For the filling
- 2.5 cups raw unsalted cashews*
- 1.5 cups homemade pumpkin puree (or 1, 15-ounce can unsweetened pumpkin puree)
- 2/3 cup pure maple syrup
- 1 tablespoon fresh lemon juice
- 1/3 cup melted coconut oil
- 2 teaspoons pure vanilla extract
- 2 teaspoons pumpkin pie spice
- 1 teaspoon ground cinnamon
- 1/4 teaspoon fine salt
For the crust:
- 8 soft pitted Medjool dates (1 cup)
- 1 cup raw unsalted pecans – no soaking needed
- 2 tablespoons melted unrefined coconut oil
- pinch of salt
- Add all filling ingredients to a high-speed blender and blend until perfectly smooth and creamy. Set aside.
- Add all crust ingredients to a 7-cup food processor fitted with an S blade and pulse until a course mixture forms. You should be able to press the mixture between your fingers and it should stick together. Transfer to a 7.5-inch springform pan. There is no need to line or grease the pan. Place a sheet of parchment paper overtop the crust and use the bottom of a glass to pack the crust down into an even layer that covers the entire bottom of the pan. Remove the parchment paper.

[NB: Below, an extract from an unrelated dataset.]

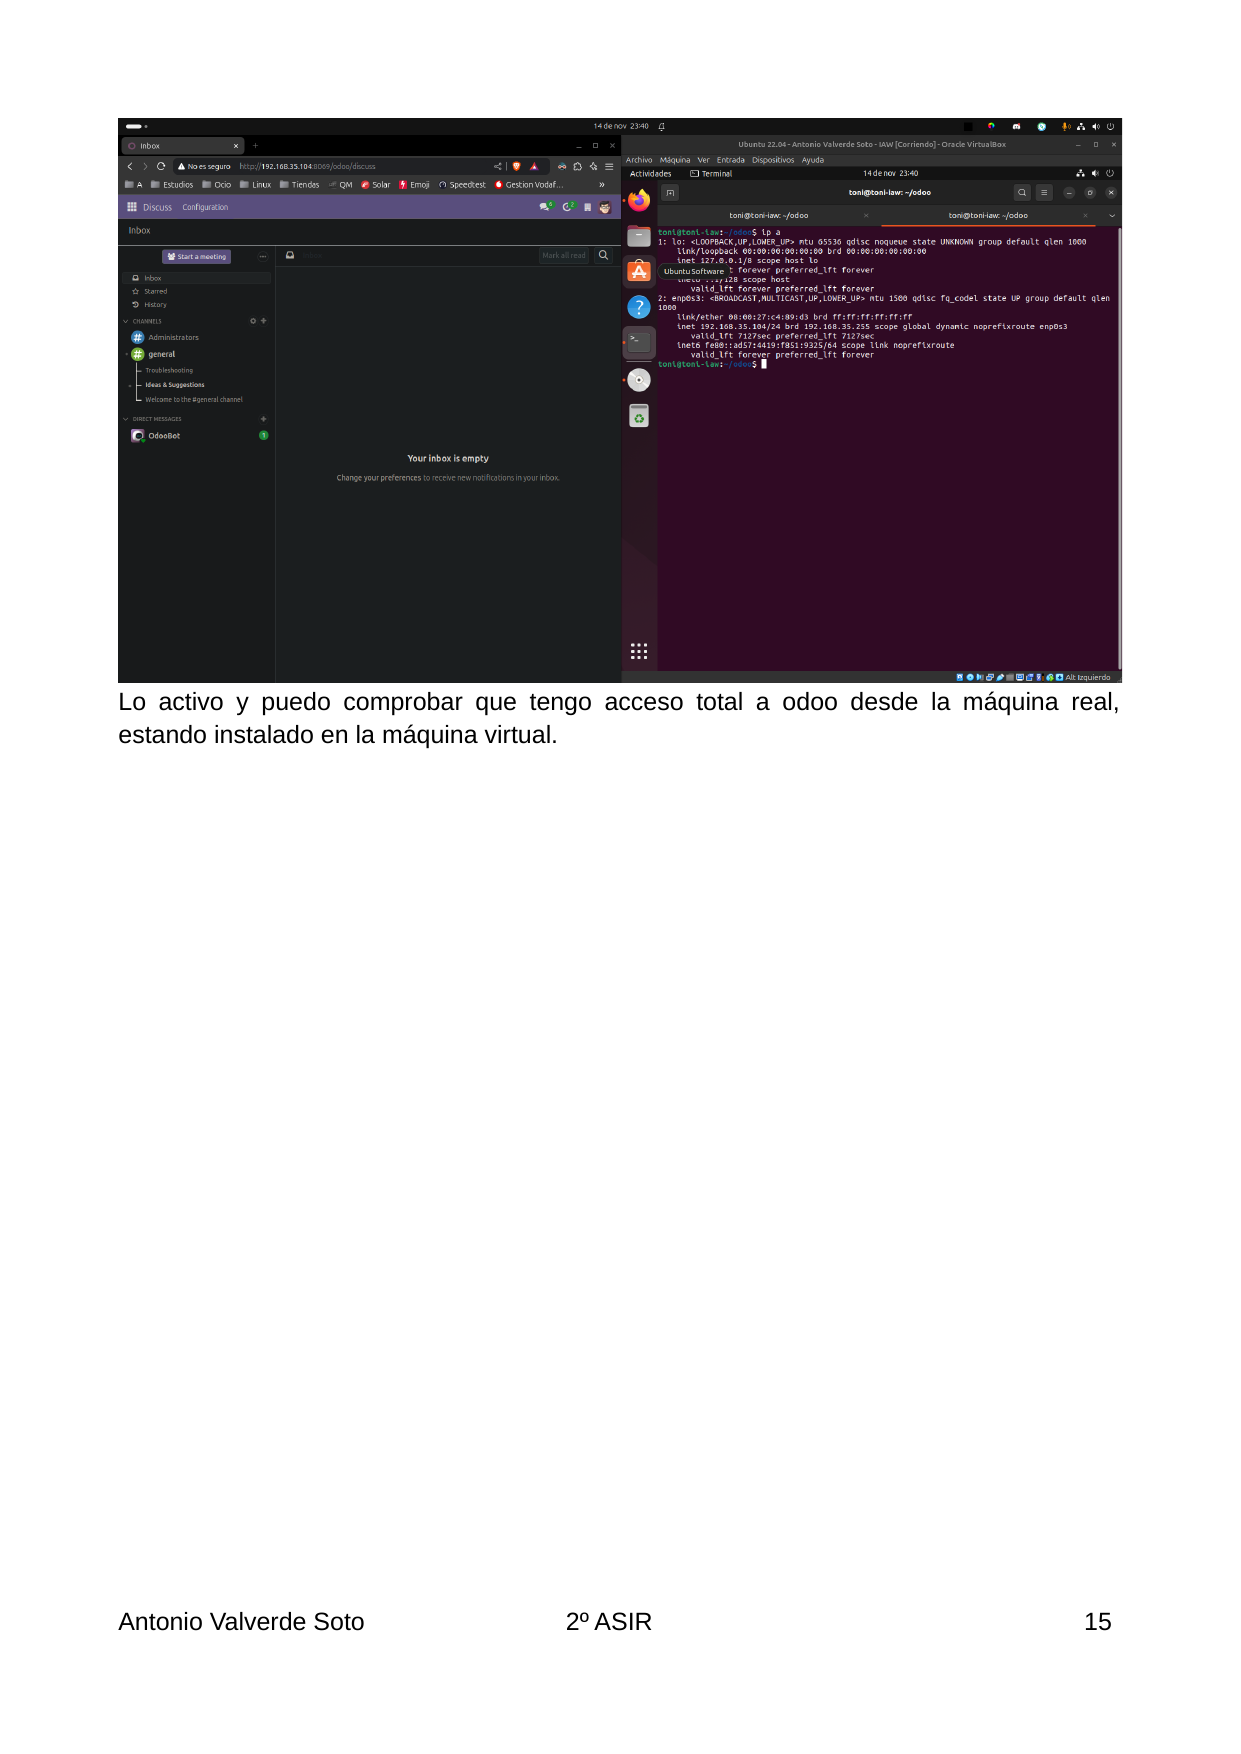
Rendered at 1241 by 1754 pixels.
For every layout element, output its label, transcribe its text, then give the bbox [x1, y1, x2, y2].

text Lo activo y puedo comprobar que tengo acceso total a odoo desde la máquina real, estando instalado en la máquina virtual. [118, 683, 1122, 749]
picture [118, 118, 1123, 683]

- Pour the filling directly overtop the crust.
- Place the pan in your freezer for 8-10 hours until the filling is frozen solid. Release the springform pan and use a knife to separate the bottom layer from the crust. It should slide right off the bottom of the pan and onto a serving plate. Allow to thaw for 1 hour at room temperature and then slice into 8-10 slices (it is thick and rich so 10 slices will still yield satisfying portions). Place on your serving platter, cover and store in the refrigerator until ready to serve.
- For smooth and creamy texture, I like to serve the pie after it has sat at room temperature for at least one hour. You can serve while still frozen and it will be more like cheesecake texture. Both are delicious.
- Top pumpkin pie slices with homemade coconut whipped cream and a dusting of ground cinnamon if desired.
- Store leftovers in an airtight container in the refrigerator if you plan to enjoy within a week. Otherwise, store in an airtight container in the freezer for up to two months.
*Soak the cashews in boiling hot water for at least 1 hour in advance of blending. Once soaked the cashews will measure 2 2/3 cups (or more if you soak longer). After soaking is complete, drain, rinse and dry and add to blender.
To make homemade pumpkin puree place a 2.5-3 pound pie pumpkin on a parchment paper lined rimmed baking sheet. Pierce a couple holes in it with a knife and bake at 400 degrees for 50-60 minutes (cook time will depend on the size of your pumpkin – you will know it is finished cooking when the skin starts to brown). Once the pumpkin is cool, slice in half and remove the seeds and “guts” of the pumpkin. The outer skin should peel right off. If not, use a spoon to scoop the flesh of the pumpkin away from the skin. Place all the pumpkin flesh in a blender and puree using a tamper/plunger on low speed until smooth and creamy. This should make 2 cups of pumpkin puree. Store leftovers in an airtight container in the refrigerator for up to one week. You can also use my Instant Pot method to cook the pumpkin whole.